Não é lá no fundo do céu estrelado que eu a pinto. É mais como uma aparição da Branca de Neve misturada com as expressões dos sete anões. Curiosamente, acho que ela tem uma relação especial com o filme e com os anões... Sem saber bem como, a última vez que a vi levava uma t-shirt da Women' Secret (ou da Oysho, não quero fazer publicidade enganosa) com o dorminhoco, a abrir a boca, a espreguiçar-se com aquele ar característico.
Ela achou piada, atrás dos olhos e cara inchada, atrás de um corpo que já não respira, de um cérebro a ficar estreito. Eu disse-lhe que ele estava como ela, a precisar de descansar e de se espreguiçar muito. Ela concordou, mas já sabia que não se iria espreguiçar muito e o descansar já não seria neste reino.
Levámos-lhe palhaços - ela foi Palhaça de grandes sapatos vermelhos. Ela olhou embevecida para os palhacinhos, como se fossem já de outra vida, de uma encarnação passada e boa.
O tempo passa. Não sei como passa para as pessoas que o sentem sumir-se como se se tornasse num sono profundo e incómodo em que se esquecessem de respirar. (A princípio não a reconheci, coisa de 30 segundos; depois relembrei-me das faces de outros tempos, outro hospital, e entrei na negação racional do médico - a pessoa é a mesma, quem não a reconhece não sabe o que se passa lá dentro, a cara é a mesma).
Só que a cara não é a mesma, é a de alguém "in limbo", entre cá, lá e esse sítio incómodo chamado talvez não exista por muito tempo. Triste, sem capacidade de controlar a própria vida, mas disfarçando com força.

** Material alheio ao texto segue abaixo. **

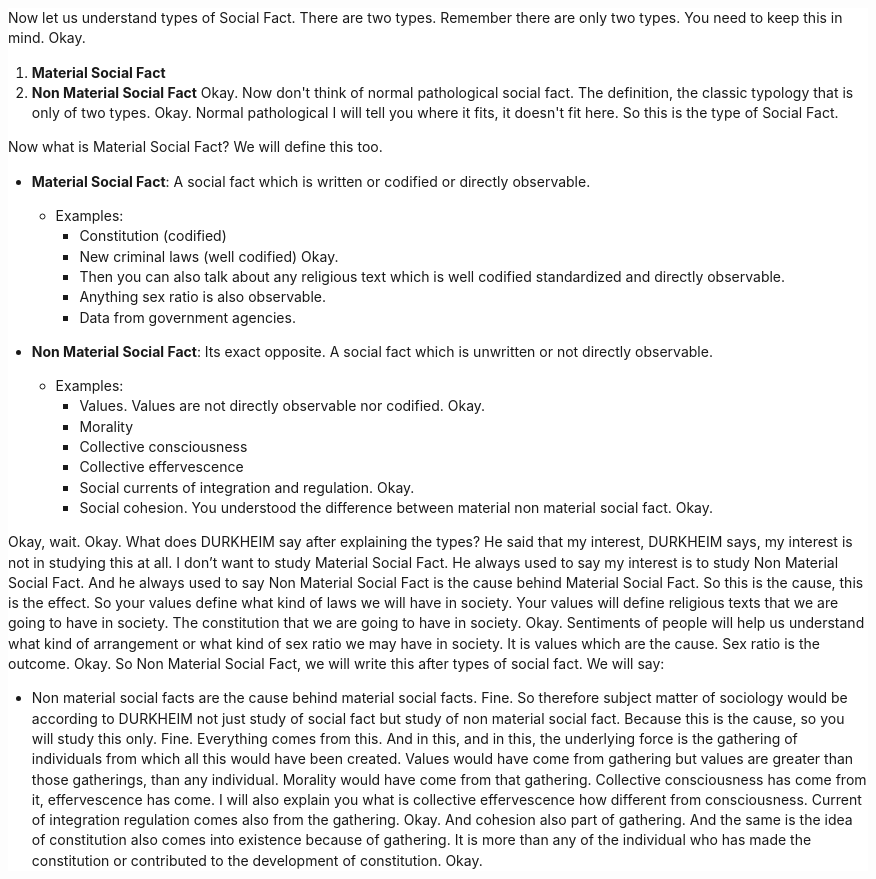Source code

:Now let us understand types of Social Fact.
There are two types. Remember there are only two types. You need to keep this in mind. Okay.

1. **Material Social Fact**
2. **Non Material Social Fact**
   Okay. Now don't think of normal pathological social fact. The definition, the classic typology that is only of two types. Okay. Normal pathological I will tell you where it fits, it doesn't fit here. So this is the type of Social Fact.

Now what is Material Social Fact? We will define this too.

- **Material Social Fact**: A social fact which is written or codified or directly observable.
  
  - Examples:
    - Constitution (codified)
    - New criminal laws (well codified) Okay.
    - Then you can also talk about any religious text which is well codified standardized and directly observable.
    - Anything sex ratio is also observable.
    - Data from government agencies.

- **Non Material Social Fact**: Its exact opposite. A social fact which is unwritten or not directly observable.
  
  - Examples:
    - Values. Values are not directly observable nor codified. Okay.
    - Morality
    - Collective consciousness
    - Collective effervescence
    - Social currents of integration and regulation. Okay.
    - Social cohesion.
      You understood the difference between material non material social fact. Okay.

Okay, wait. Okay. What does DURKHEIM say after explaining the types? He said that my interest, DURKHEIM says, my interest is not in studying this at all. I don’t want to study Material Social Fact. He always used to say my interest is to study Non Material Social Fact. And he always used to say Non Material Social Fact is the cause behind Material Social Fact. So this is the cause, this is the effect. So your values define what kind of laws we will have in society. Your values will define religious texts that we are going to have in society. The constitution that we are going to have in society. Okay. Sentiments of people will help us understand what kind of arrangement or what kind of sex ratio we may have in society. It is values which are the cause. Sex ratio is the outcome. Okay. So Non Material Social Fact, we will write this after types of social fact. We will say:

- Non material social facts are the cause behind material social facts. Fine.
  So therefore subject matter of sociology would be according to DURKHEIM not just study of social fact but study of non material social fact. Because this is the cause, so you will study this only. Fine. Everything comes from this. And in this, and in this, the underlying force is the gathering of individuals from which all this would have been created. Values would have come from gathering but values are greater than those gatherings, than any individual. Morality would have come from that gathering. Collective consciousness has come from it, effervescence has come. I will also explain you what is collective effervescence how different from consciousness. Current of integration regulation comes also from the gathering. Okay. And cohesion also part of gathering. And the same is the idea of constitution also comes into existence because of gathering. It is more than any of the individual who has made the constitution or contributed to the development of constitution. Okay.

E as coincidências que teimam, porquê? Porque é que os conhecidos tornam alguns dias dupla ou triplamente fatais, semanas arrasadoras? Últimas vontades, Santa Joana, a Princesa. Ela não era Joana (mas é o nome da filha), mas era Princesa, velada na igreja do mesmo nome, que eu só conheci como conjunto amorfo de tijolos de estilo moderno. Pelas capelas, imagino, que a igreja por dentro até possa ser bonita.
A ironia das vizinhanças das avenidas novas onde eu, desde pequena, adivinhava prolongamentos do aeroporto pela Gago Coutinho até chegar ao Areeiro. Os aviões planando tão baixinho de manhã pela 2ª circular (não param nunca). As pombas e os Donas Elviras do Rossio que já não há. Santa Joana, que fará na Estados Unidos da América? Não conheço a história.
Mas é perto decerto, de toda a família e da sua casa, tudo á volta de Alvalade, Roma e EUA. Uma família grande. Pais que enterram uma filha enquanto deveriam brincar com os netos. Pais que a vida envelhece e entristece por sentirem que o trabalho está feito e já os dispensa, porque já dispensou a filha pródiga. Que vêem uma vida construída andar para trás.
Santa Joana, a princesa, que não acreditava ponto, mas quis ficar com um anjinho da guarda. Não quis missa e foi cremada num dia quente demais nos Olivais, com cheiro a incêndio e estilo bunker minimalista de Auschwitz.
Suponho que será por isso que tanta gente fica incomodada ao pensar em cremação. Nunca tinha assistido. É insípido. Estava muito calor para tanto luto. E no entanto, foi na mudança do tempo que eu senti (ou me pareceu) que a íamos perder.
Uma luz que se perde. Porque será que vida é tanto o sinónimo de Luz? Dar à Luz? A luz que se acende nas velas que ela adorava. Santa Joana. Fica em paz, porque o resto de nós quer ter essa mesma certeza. God Speed.